Soliste en résidence pour la saison 2015-2016 (voir par ailleurs ici, Emmanuel Palud arrive cette fois avec deux concertos. Celui de Devienne, contemporain assez exact de Mozart, est une rareté, que Pahud a travaillée pour un disque sorti l’an dernier. Musique d’une élégance expressive que certains qualifieront de française faute de meilleur terme à disposition, mais qui garde grâce à une tonalité mineure des ambitions supérieures à celles de simple faire-valoir de virtuosité. L’exécution, cela dit, paraît techniquement redoutable, et trouve évidemment avec Emmanuel Pahud un flûtiste à sa mesure.
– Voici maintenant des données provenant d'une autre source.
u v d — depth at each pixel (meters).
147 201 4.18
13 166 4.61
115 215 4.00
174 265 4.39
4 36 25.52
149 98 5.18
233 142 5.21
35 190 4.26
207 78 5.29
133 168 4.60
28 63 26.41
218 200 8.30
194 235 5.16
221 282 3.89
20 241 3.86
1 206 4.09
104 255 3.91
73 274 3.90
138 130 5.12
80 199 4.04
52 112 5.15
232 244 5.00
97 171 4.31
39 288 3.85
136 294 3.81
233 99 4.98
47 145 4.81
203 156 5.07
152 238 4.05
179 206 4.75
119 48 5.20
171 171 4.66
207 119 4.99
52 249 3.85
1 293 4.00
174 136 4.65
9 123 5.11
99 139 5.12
On passe de beaux moments, même si clairement tout ne se maintient pas au même niveau d’inspiration.


On retrouve après l’entracte Emmanuel Pahud dans Mozart, un Concerto K. 313 qu’il joue par cœur (le fait mérite d’être souligné pour un flûtiste) et dont il donne l’impression de connaître le moindre recoin. Segerstam l’accompagne efficacement, sans subtilité ni précautions excessives mais c’est amplement suffisant pour que le miracle mozartien se produise assez souvent. L’enfant prodige salzbourgeois n’aimait pas la flûte, de notoriété publique, et pourtant lui a confié là des musiques qui n’ont rien d’utilitaire. Heureusement pour les flûtistes, qui n’ont pas tant que cela de joyaux de ce calibre à leur répertoire. Et quand de surcroît c’est Emmanuel Pahud qui est aux commandes, on part là dans un étonnant voyage, presque intemporel, sur les ailes d’un son comparable à nul autre aujourd’hui.